China’s Semiconductor Industry Under U.S. Investigation with Heavy Sanctions Expected
Daniel Kim Views
Biden administration announced on Monday it is launching a new investigation into Chinese-made “legacy” general-purpose semiconductors to address concerns over market practices and competition.
General-purpose semiconductors are widely used in the automotive, consumer electronics, and defense systems industries. While not cutting-edge technology, these chips are crucial to many sectors, and the White House is worried that China’s actions in this market are undermining competition and disrupting global supply chains.
In a statement, the White House expressed concern that China uses “non-market policies and practices” to manipulate the semiconductor industry, particularly by flooding the market with low-cost chips. To address these concerns, the U.S. is initiating a “Section 301” investigation to examine China’s government intervention in its semiconductor industry, including its policies and business practices.
The probe will also evaluate the U.S.’s reliance on Chinese-made general-purpose semiconductors used in industries such as telecommunications, aerospace, medical devices, consumer electronics, and power grids.

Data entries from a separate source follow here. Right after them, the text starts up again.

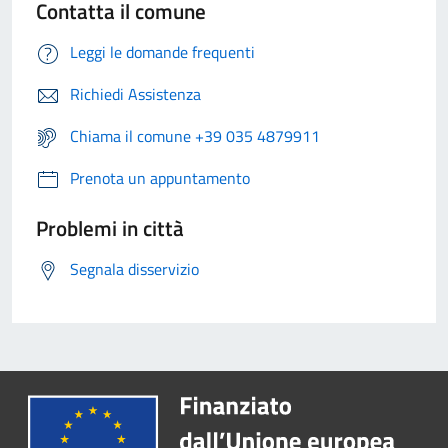
Contatta il comune
Leggi le domande frequenti
Richiedi Assistenza
Chiama il comune +39 035 4879911
Prenota un appuntamento
Problemi in città
Segnala disservizio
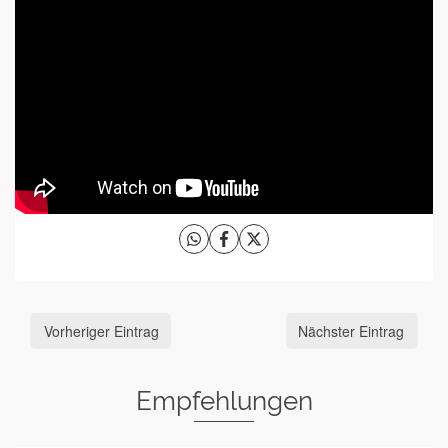
Vorheriger Eintrag
Nächster Eintrag
Empfehlungen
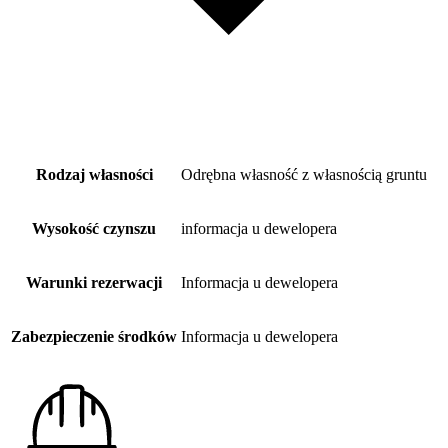
Rodzaj własności
Odrębna własność z własnością gruntu
Wysokość czynszu
informacja u dewelopera
Warunki rezerwacji
Informacja u dewelopera
Zabezpieczenie środków
Informacja u dewelopera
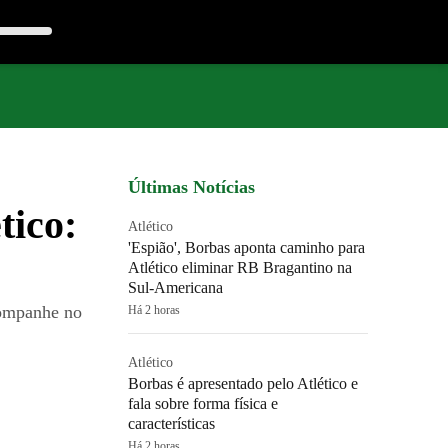
Últimas Notícias
tico:
Atlético
'Espião', Borbas aponta caminho para
Atlético eliminar RB Bragantino na
Sul-Americana
Acompanhe no
Há 2 horas
Atlético
Borbas é apresentado pelo Atlético e
fala sobre forma física e
características
Há 2 horas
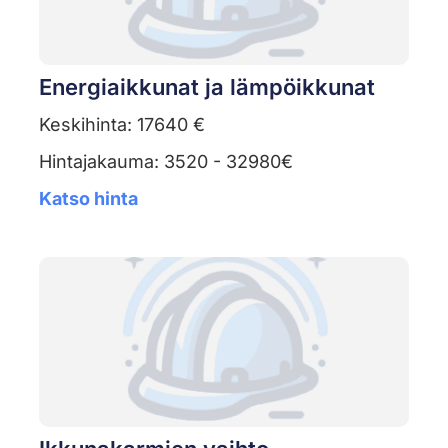
Energiaikkunat ja lämpöikkunat
Keskihinta: 17640 €
Hintajakauma: 3520 - 32980€
Katso hinta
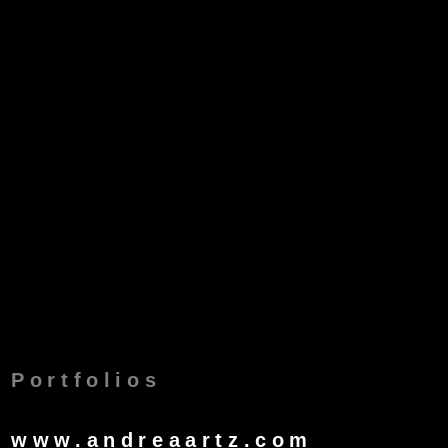
Portfolios
www.andreaartz.com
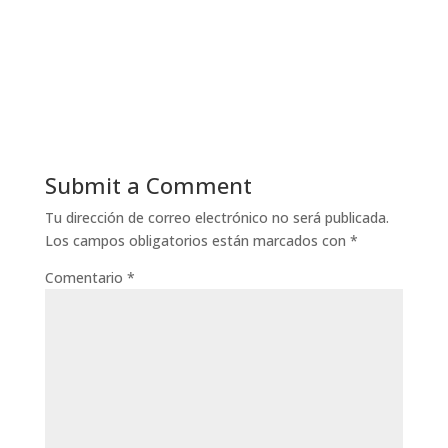
Submit a Comment
Tu dirección de correo electrónico no será publicada.
Los campos obligatorios están marcados con
*
Comentario
*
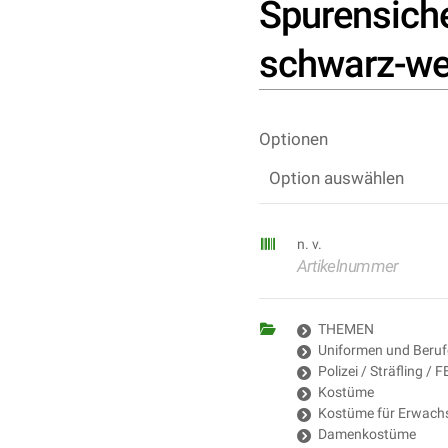
Spurensich
schwarz-we
Optionen
n. v.
Artikelnummer
THEMEN
Uniformen und Beruf
Polizei / Sträfling / 
Kostüme
Kostüme für Erwach
Damenkostüme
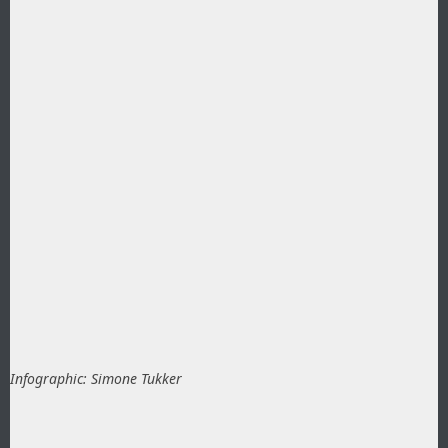
Infographic: Simone Tukker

While the U.S. has already targeted China’s advanced AI semiconductors with export controls, this investigation expands the focus to include general-purpose chips. Although these chips are based on older technology, China has been making strides in mass production, which has allowed it to increase its market share despite being behind industry leaders like TSMC and Samsung Electronics.
If the investigation finds that China’s practices are unfair or discriminatory, the U.S. could impose significant tariffs or restrictions on Chinese-made general-purpose semiconductors.
As the Trump administration prepares to take office in 2025, it is expected to continue pressuring China, including imposing higher tariffs on Chinese products. The Biden administration has continued many trade policies started under Trump, raising tariffs on various products, from electric vehicles to semiconductors.
Since January, the U.S. has imposed a 50% tariff on Chinese semiconductors and recently announced plans to apply similar tariffs to solar wafers and polysilicon starting next year. Trump has pledged to increase tariffs on all Chinese-made goods by 60%.
In response, China has hinted at potential retaliation. The Chinese Ministry of Commerce criticized the U.S. for its “double standards,” arguing that while the U.S. subsidizes its own semiconductor industry through the CHIPS Act and holds a dominant share of the global market, it still paints China’s industry as a threat. China also pointed out that it imports more semiconductors from the U.S. than it exports.